━━━ Material supplied
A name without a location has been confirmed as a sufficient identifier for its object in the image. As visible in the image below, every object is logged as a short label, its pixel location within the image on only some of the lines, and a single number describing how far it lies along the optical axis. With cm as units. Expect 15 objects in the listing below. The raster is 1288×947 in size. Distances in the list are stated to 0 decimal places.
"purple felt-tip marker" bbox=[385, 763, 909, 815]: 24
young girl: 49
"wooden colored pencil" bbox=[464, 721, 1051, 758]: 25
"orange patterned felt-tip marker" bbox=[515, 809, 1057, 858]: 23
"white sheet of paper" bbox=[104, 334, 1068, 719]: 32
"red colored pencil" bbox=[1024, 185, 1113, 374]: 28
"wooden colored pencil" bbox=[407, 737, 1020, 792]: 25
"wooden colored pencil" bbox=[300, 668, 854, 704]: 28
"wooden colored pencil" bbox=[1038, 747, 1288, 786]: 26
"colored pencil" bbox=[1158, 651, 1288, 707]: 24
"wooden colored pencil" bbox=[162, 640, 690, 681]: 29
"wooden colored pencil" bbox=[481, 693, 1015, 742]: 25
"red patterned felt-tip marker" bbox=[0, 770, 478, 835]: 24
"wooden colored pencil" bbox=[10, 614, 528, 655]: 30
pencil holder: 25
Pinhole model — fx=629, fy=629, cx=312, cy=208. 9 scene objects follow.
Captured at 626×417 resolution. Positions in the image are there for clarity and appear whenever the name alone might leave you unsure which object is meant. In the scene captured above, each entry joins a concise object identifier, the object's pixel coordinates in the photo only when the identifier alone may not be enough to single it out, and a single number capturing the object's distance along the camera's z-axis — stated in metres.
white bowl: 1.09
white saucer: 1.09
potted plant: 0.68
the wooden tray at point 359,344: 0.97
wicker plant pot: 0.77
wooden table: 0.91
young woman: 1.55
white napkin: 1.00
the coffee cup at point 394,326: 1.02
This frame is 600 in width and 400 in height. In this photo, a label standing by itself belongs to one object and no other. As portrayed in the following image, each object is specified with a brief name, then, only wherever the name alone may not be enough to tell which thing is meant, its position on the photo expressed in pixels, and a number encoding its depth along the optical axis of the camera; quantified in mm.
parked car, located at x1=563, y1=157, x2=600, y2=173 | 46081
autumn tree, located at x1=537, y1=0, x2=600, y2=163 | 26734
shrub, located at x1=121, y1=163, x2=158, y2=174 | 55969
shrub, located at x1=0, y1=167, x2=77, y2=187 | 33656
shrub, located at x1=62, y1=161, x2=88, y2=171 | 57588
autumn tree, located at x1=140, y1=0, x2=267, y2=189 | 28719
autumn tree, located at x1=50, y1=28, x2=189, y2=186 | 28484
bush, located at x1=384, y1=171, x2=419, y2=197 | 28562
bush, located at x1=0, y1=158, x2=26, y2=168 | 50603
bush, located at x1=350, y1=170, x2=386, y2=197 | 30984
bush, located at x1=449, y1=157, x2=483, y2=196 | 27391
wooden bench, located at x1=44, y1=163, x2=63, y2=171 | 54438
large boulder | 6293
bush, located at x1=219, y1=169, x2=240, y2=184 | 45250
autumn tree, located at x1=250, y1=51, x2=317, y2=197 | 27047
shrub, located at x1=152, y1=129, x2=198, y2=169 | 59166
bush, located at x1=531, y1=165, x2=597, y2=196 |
━━━━━━
Work instructions
Could you return exactly the stretch of the data above that starts at the line with "pencil holder: 25" and ends at the line with "bush, located at x1=449, y1=157, x2=483, y2=196", both lines included?

Task answer
pencil holder: 25
Pinhole model — fx=629, fy=629, cx=312, cy=208. 9 scene objects follow.
Captured at 626×417 resolution. Positions in the image are there for clarity and appear whenever the name alone might leave you unsure which object is meant. In the scene captured above, each entry joins a concise object identifier, the object's pixel coordinates in the photo only when the identifier alone may not be enough to single it out, and a single number capturing the object's distance along the camera's z-axis — stated in metres.
white bowl: 1.09
white saucer: 1.09
potted plant: 0.68
the wooden tray at point 359,344: 0.97
wicker plant pot: 0.77
wooden table: 0.91
young woman: 1.55
white napkin: 1.00
the coffee cup at point 394,326: 1.02
This frame is 600 in width and 400 in height. In this photo, a label standing by itself belongs to one object and no other. As portrayed in the following image, each object is specified with a brief name, then, only wherever the name alone may not be enough to tell which thing is meant, its position on the photo expressed in pixels, and a number encoding its depth along the optical axis of the camera; quantified in mm.
parked car, located at x1=563, y1=157, x2=600, y2=173 | 46081
autumn tree, located at x1=537, y1=0, x2=600, y2=163 | 26734
shrub, located at x1=121, y1=163, x2=158, y2=174 | 55969
shrub, located at x1=0, y1=167, x2=77, y2=187 | 33656
shrub, located at x1=62, y1=161, x2=88, y2=171 | 57588
autumn tree, located at x1=140, y1=0, x2=267, y2=189 | 28719
autumn tree, located at x1=50, y1=28, x2=189, y2=186 | 28484
bush, located at x1=384, y1=171, x2=419, y2=197 | 28562
bush, located at x1=0, y1=158, x2=26, y2=168 | 50603
bush, located at x1=350, y1=170, x2=386, y2=197 | 30984
bush, located at x1=449, y1=157, x2=483, y2=196 | 27391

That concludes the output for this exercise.